Counter-intuitively, even patients may not be “gold standard” reporters of discomfort as they may downplay or emphasise certain symptoms, not want to complain or seek to provide the answers they think are expected [2, 35, 39]. The “gold standard” of comfort is an amalgam from a number of key sources including patients and people close to them.

The timing of the interview and the way that questions are framed may have an impact on a bereaved person’s proxy response about the deceased [39]. Concerns have been raised about the validity of retrospective proxy reports because respondents may be affected by grief or difficulties in recall. Many factors may influence the response to the question about the comfort of someone close who died including recall biases, positive reappraisal as a coping strategy and the net emotional effects of grief which may, at the time of answering, be positive or negative. The current study deliberately covers a large population and a 5-year period to account for some of the variations that may be encountered over time in reporting the comfort level of the deceased. To ensure that the net impact of time since death is taken into account when evaluating comfort in the last 2 weeks of life, time since death was included as a variable in the multi-factor analysis.

Limitations—sample

It is likely that certain groups including people whose first language was not English were under-represented in the raw data. Lower participation rates from identifiable sub-populations within the community are dealt with by using population-standardised weightings for all analyses. The study design meant that individuals in remote locations and patients without caregivers could not have their experiences reflected in the data.
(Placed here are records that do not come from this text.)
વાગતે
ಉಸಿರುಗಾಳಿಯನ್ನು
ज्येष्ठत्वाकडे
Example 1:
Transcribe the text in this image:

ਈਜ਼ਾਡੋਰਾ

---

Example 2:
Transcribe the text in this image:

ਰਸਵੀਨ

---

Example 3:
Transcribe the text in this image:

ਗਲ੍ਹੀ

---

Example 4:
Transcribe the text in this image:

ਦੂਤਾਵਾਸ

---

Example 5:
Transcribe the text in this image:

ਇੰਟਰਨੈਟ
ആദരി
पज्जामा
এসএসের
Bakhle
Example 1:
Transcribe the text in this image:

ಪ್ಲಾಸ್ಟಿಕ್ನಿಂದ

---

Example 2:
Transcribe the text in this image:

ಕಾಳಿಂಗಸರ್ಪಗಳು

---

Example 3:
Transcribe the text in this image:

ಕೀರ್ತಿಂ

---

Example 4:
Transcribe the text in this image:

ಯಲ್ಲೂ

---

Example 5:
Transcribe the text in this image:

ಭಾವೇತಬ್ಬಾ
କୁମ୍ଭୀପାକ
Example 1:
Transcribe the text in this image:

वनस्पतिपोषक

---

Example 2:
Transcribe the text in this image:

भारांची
Nearly a third of respondents who had experienced a death within 5 years reported the bereavement occurred within the last 12 months. In a population survey of this nature, deaths theoretically should be evenly distributed in each of the years across the 5-year period. This apparent anomaly may be due to recall error given that life-changing or highly emotional life events may feel more recent than they actually were [2, 11].

Generalisability

This report deals with responses from a single state, in a health system that has relatively high rates of access to SPCS. The models of care and care offered differ in health settings around the world and may therefore limit generalisability to health systems that are markedly different.

What are the implications for future research?
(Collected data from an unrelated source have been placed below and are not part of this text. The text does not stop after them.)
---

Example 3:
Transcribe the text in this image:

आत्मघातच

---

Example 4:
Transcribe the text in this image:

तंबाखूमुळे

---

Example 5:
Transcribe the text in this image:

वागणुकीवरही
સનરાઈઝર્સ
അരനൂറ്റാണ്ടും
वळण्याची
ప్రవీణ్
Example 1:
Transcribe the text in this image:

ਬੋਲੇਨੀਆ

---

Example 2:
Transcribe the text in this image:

Future research in this area needs to validate these findings in different health systems. Rather than face-to-face interviews, computer-assisted telephone techniques could be used at a population level to replicate this study in other health systems. Given the annual nature of the Health Omnibus, the questions used in 2004 have been modified to allow assessment of physical comfort and distress separately in subsequent surveys [29, 46]. Further research is also required to better understand the factors that influence proxy reports during bereavement. In any prospective research on comfort at the end of life, patient, caregiver and staff input will be required. Definitions of comfort (physical, emotional, social) will need to be explored.

Conclusions

For practice and for service planning, this study supports a measurable benefit from SPCS involvement at a population level with higher levels of comfort in the last 2 weeks of life in people who accessed services. However, the challenge is to ensure that people who are perceived to be ‘uncomfortable’ and ‘very uncomfortable’ have systematic attempts to improve the quality of their care given the high prevalence of discomfort irrespective of SPCS utilisation. This requires all clinicians involved in end-of-life care to continue to explore ways to adequately identify that a person is dying and providing attention to optimising comfort until death. Such findings also require health service planners to improve ways of delivering care to all people with complex needs facing a life-limiting illness.